Thanks to the hands-on support of the JLF Operations Team and LLNL's Physical and Life Sciences and National Ignition Facility and Photon Science (NIF&PS) organizations, JLF made several hundred small improvements and a number of large-scale renovations and new additions. Now, JLF offers enhanced energy and performance capabilities, higher shot rates and improved diagnostic instrumentation. In fact, many diagnostic tools currently used to capture valuable data from ignition experiments at NIF were originally developed at JLF, underscoring the synergistic and full-circle impact of this collaboration.
One new, notable addition to JLF is an advanced laser pulse-shaping technology known as STILETTO (Space-Time Induced Linearly Encoded Transcription for Temporal Optimization). STILETTO was coinvented by JLF and NIF&PS and made possible thanks to funding from LLNL's Laboratory Directed Research and Development program (21-ERD-034) and the Department of Energy's (DOE) Office of Fusion Energy Sciences (FES).
This new capability allows researchers to create highly customizable laser pulses with resolutions down to the picosecond (a trillionth of a second), generating over 1,000 independent temporal features (time-based attributes) over durations of up to 600 picoseconds. STILETTO's space-to-time mapping capabilities are analogous to a runner - in advance of their run - being able to precisely control and predict where their foot will land and with what intensity at each point in time. In a laser experiment, STILETTO can map where (spatially) and when (temporally) each feature of the laser pulse will occur.
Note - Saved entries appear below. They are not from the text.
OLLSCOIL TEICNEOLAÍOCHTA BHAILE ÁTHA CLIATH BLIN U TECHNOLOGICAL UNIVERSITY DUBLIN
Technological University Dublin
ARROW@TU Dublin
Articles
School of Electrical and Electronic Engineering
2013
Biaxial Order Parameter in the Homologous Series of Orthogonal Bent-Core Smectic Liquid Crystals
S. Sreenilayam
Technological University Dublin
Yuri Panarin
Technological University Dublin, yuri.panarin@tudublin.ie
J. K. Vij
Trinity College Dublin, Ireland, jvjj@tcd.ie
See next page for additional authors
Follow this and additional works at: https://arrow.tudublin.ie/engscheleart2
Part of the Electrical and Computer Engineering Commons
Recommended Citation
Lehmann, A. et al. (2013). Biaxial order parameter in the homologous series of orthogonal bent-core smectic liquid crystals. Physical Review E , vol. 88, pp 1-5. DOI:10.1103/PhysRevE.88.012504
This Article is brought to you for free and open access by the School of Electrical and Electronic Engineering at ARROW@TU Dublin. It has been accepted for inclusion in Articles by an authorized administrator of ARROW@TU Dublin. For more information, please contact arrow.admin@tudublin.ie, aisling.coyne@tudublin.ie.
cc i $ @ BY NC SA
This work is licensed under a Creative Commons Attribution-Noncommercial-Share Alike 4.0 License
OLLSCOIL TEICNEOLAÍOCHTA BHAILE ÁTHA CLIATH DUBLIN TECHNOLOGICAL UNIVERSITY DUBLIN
With additional funding from the DOE's FES program, the facility was also able to add a third beamline in the laser bay dedicated to short-pulse operations in Titan. Now, with the dedicated short pulse and two long-pulse beamlines - one dedicated to Janus and the other switchable between Titan and Janus - the laser bay can shoot twice as often, more effectively serving simultaneous experiments in Titan and Janus.
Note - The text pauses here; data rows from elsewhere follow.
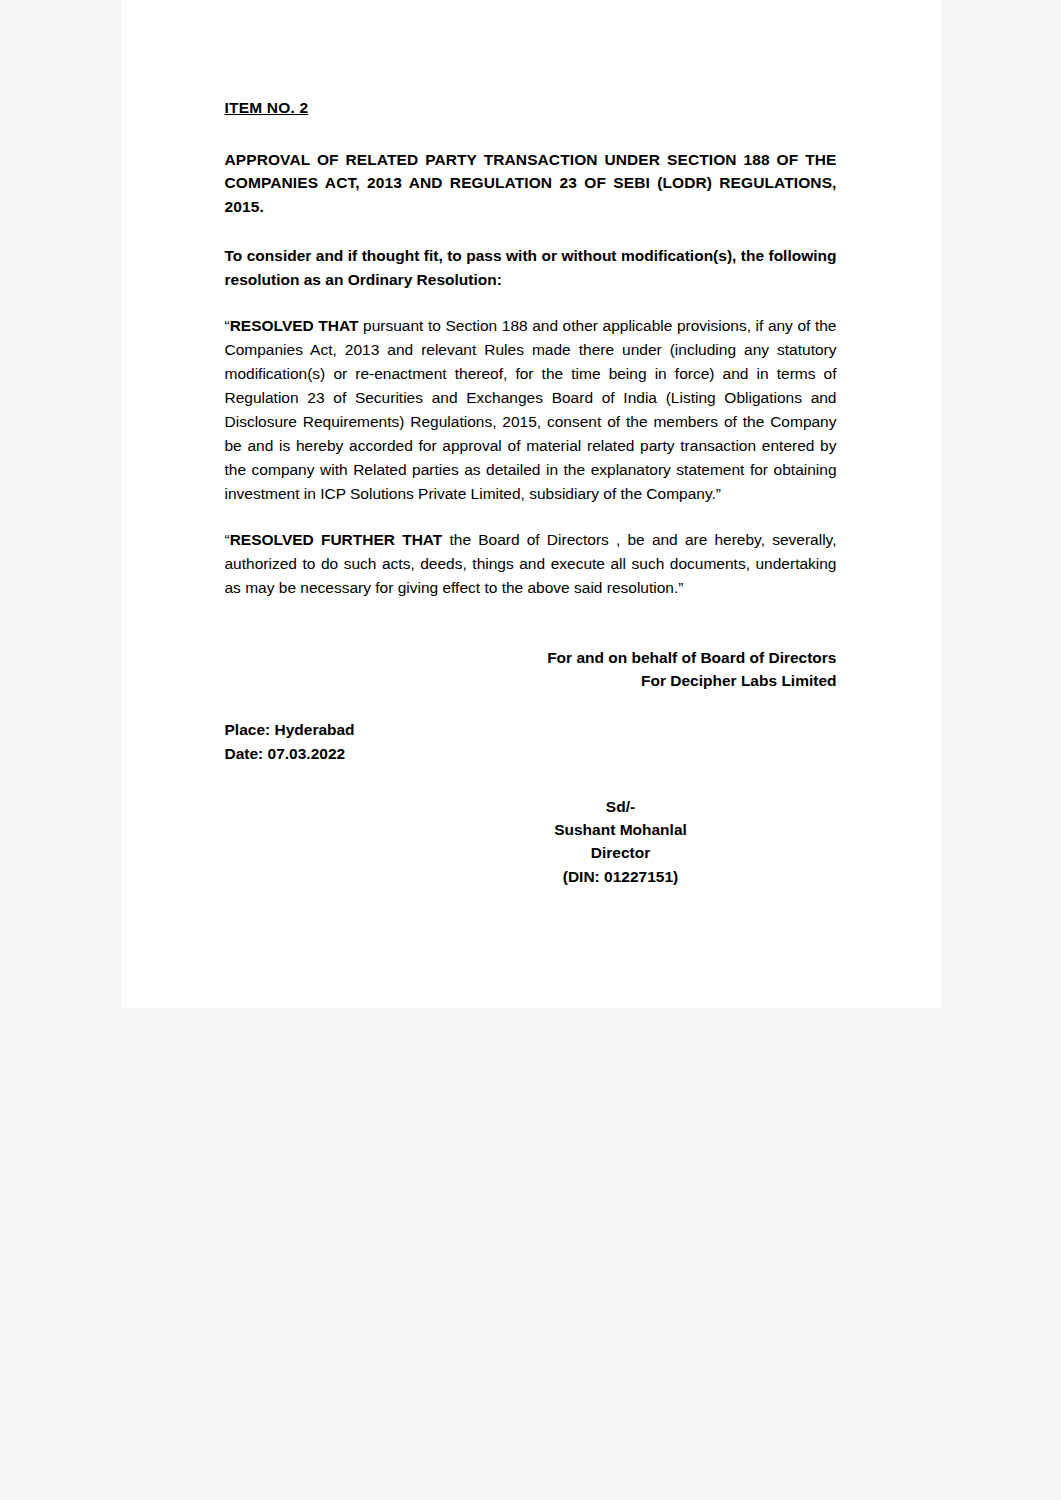ITEM NO. 2
APPROVAL OF RELATED PARTY TRANSACTION UNDER SECTION 188 OF THE COMPANIES ACT, 2013 AND REGULATION 23 OF SEBI (LODR) REGULATIONS, 2015.
To consider and if thought fit, to pass with or without modification(s), the following resolution as an Ordinary Resolution:
“RESOLVED THAT pursuant to Section 188 and other applicable provisions, if any of the Companies Act, 2013 and relevant Rules made there under (including any statutory modification(s) or re-enactment thereof, for the time being in force) and in terms of Regulation 23 of Securities and Exchanges Board of India (Listing Obligations and Disclosure Requirements) Regulations, 2015, consent of the members of the Company be and is hereby accorded for approval of material related party transaction entered by the company with Related parties as detailed in the explanatory statement for obtaining investment in ICP Solutions Private Limited, subsidiary of the Company.”
“RESOLVED FURTHER THAT the Board of Directors , be and are hereby, severally, authorized to do such acts, deeds, things and execute all such documents, undertaking as may be necessary for giving effect to the above said resolution.”
For and on behalf of Board of Directors
For Decipher Labs Limited
Place: Hyderabad
Date: 07.03.2022
Sd/- Sushant Mohanlal
Director
(DIN: 01227151)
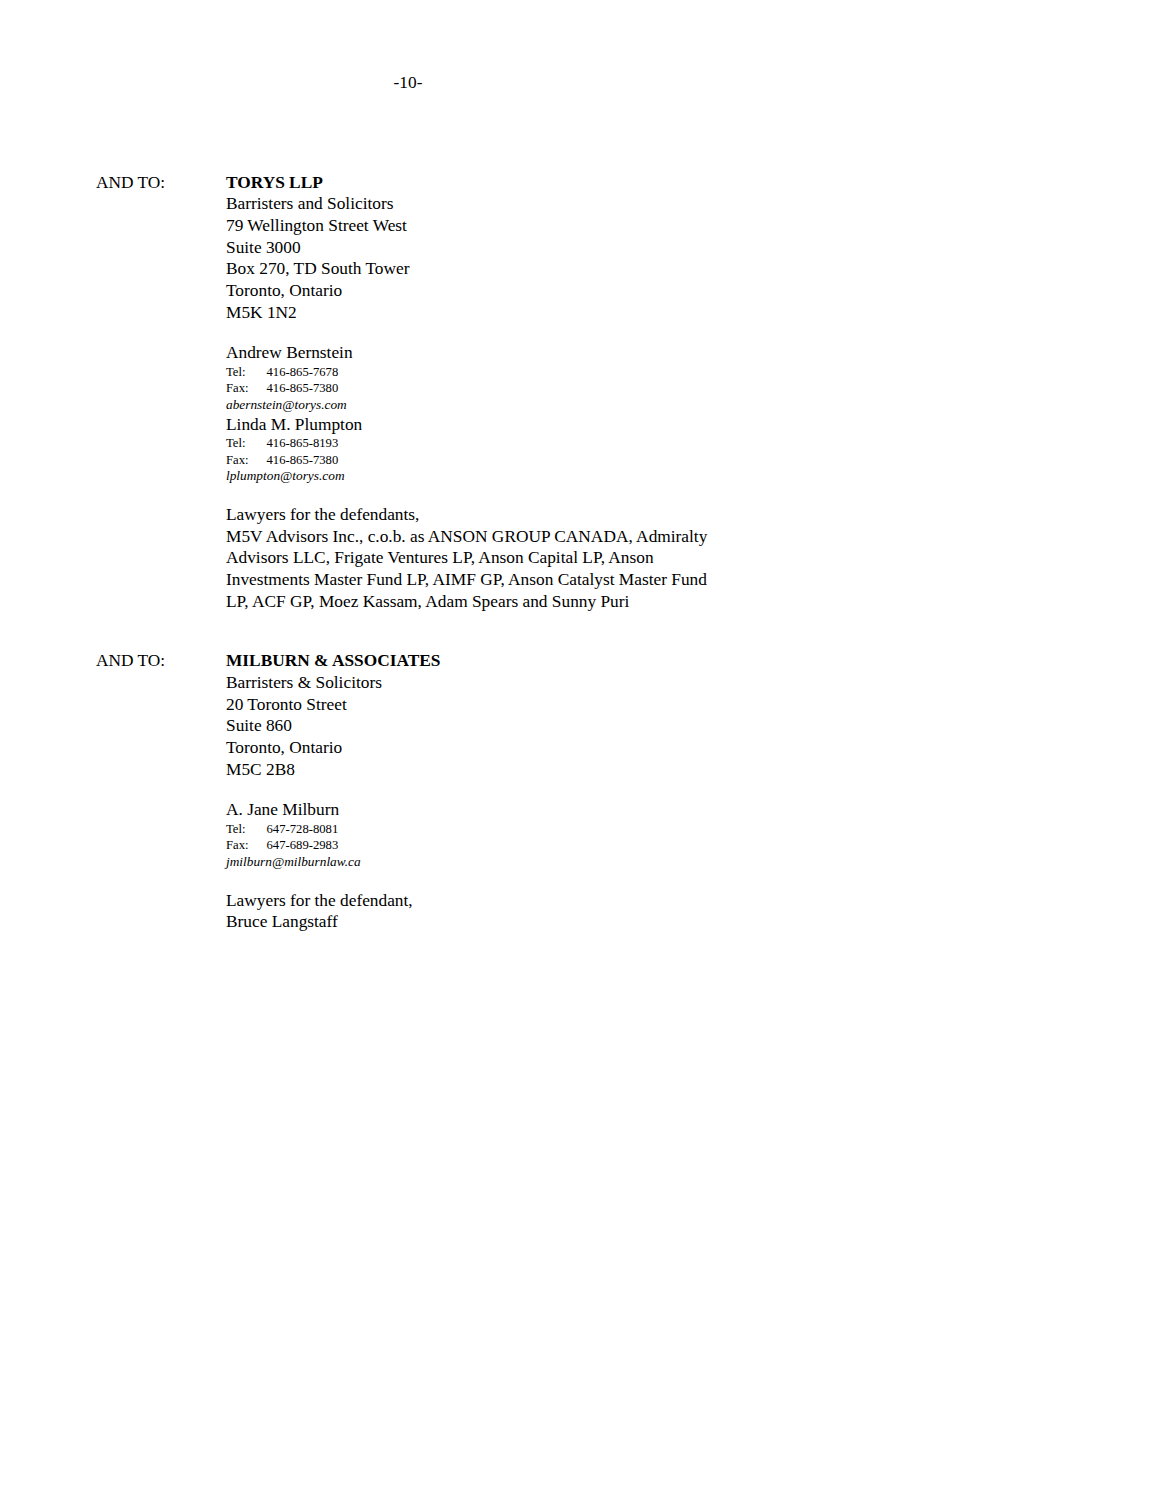-10-
AND TO:
TORYS LLP
Barristers and Solicitors
79 Wellington Street West
Suite 3000
Box 270, TD South Tower
Toronto, Ontario
M5K 1N2
Andrew Bernstein
Tel: 416-865-7678
Fax: 416-865-7380
abernstein@torys.com
Linda M. Plumpton
Tel: 416-865-8193
Fax: 416-865-7380
lplumpton@torys.com
Lawyers for the defendants,
M5V Advisors Inc., c.o.b. as ANSON GROUP CANADA, Admiralty Advisors LLC, Frigate Ventures LP, Anson Capital LP, Anson Investments Master Fund LP, AIMF GP, Anson Catalyst Master Fund LP, ACF GP, Moez Kassam, Adam Spears and Sunny Puri
AND TO:
MILBURN & ASSOCIATES
Barristers & Solicitors
20 Toronto Street
Suite 860
Toronto, Ontario
M5C 2B8
A. Jane Milburn
Tel: 647-728-8081
Fax: 647-689-2983
jmilburn@milburnlaw.ca
Lawyers for the defendant,
Bruce Langstaff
The enhancements don't stop there, though. New, larger gratings were installed to improve the energy of Titan's short pulse by a factor of two (from 150 joules of energy to 300 joules), enabling close to a petawatt of power - about 1,000 times the capacity of the entire U.S. electrical grid - in 0.4 picoseconds.

For the user community, the new and improved facility will encourage researchers to stretch the realm of possibility and pursue novel experimental ideas at JLF.
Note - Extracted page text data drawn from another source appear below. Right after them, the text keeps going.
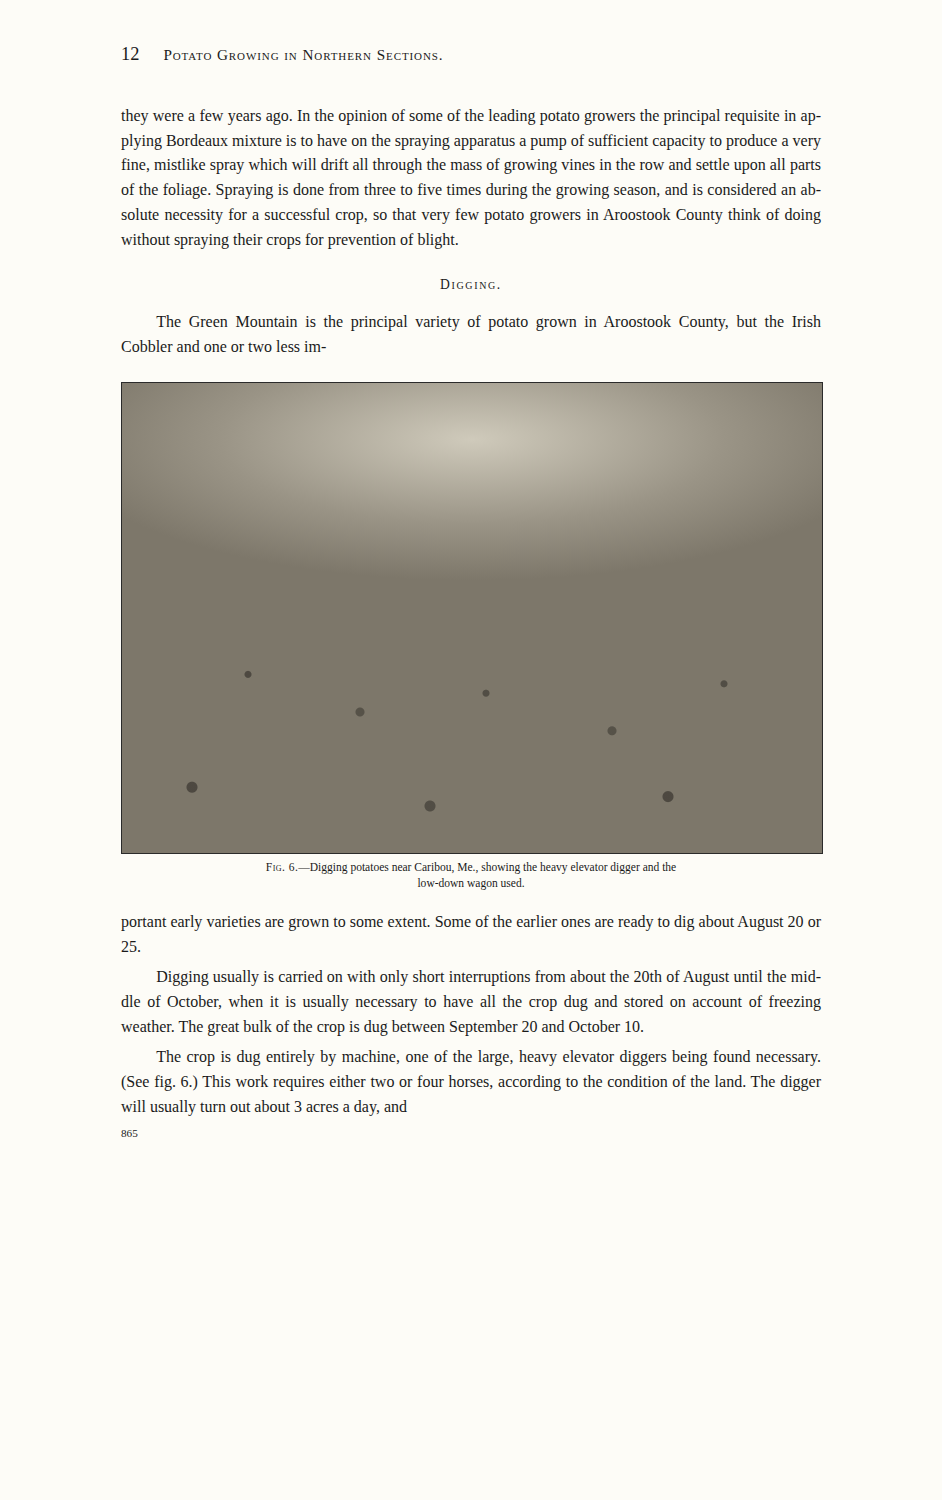12 Potato Growing in Northern Sections.
they were a few years ago. In the opinion of some of the leading potato growers the principal requisite in applying Bordeaux mixture is to have on the spraying apparatus a pump of sufficient capacity to produce a very fine, mistlike spray which will drift all through the mass of growing vines in the row and settle upon all parts of the foliage. Spraying is done from three to five times during the growing season, and is considered an absolute necessity for a successful crop, so that very few potato growers in Aroostook County think of doing without spraying their crops for prevention of blight.
Digging.
The Green Mountain is the principal variety of potato grown in Aroostook County, but the Irish Cobbler and one or two less im-
Fig. 6.—Digging potatoes near Caribou, Me., showing the heavy elevator digger and the
low-down wagon used.
portant early varieties are grown to some extent. Some of the earlier ones are ready to dig about August 20 or 25.
Digging usually is carried on with only short interruptions from about the 20th of August until the middle of October, when it is usually necessary to have all the crop dug and stored on account of freezing weather. The great bulk of the crop is dug between September 20 and October 10.
The crop is dug entirely by machine, one of the large, heavy elevator diggers being found necessary. (See fig. 6.) This work requires either two or four horses, according to the condition of the land. The digger will usually turn out about 3 acres a day, and
865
Current JLF director Félicie Albert recounts just how vital JLF was to her early career at LLNL.
"One year, I prepared an experiment on Titan and all I got was noise with a hint of signal," she said. "The next year, I asked the JLF team if I could install a new parabolic mirror in Titan with a longer focal length, which required changes to the target chamber. Thanks to the JLF team's help, the experiment worked, and we got a good paper out of it. I love that part of JLF - how willing people are to help. It makes the long days of experiments worthwhile."
More than ever before, JLF is ready to address unique challenges and questions in high-energy-density and laser science at an international scale, train the next generation of researchers, and support larger laser facilities like NIF.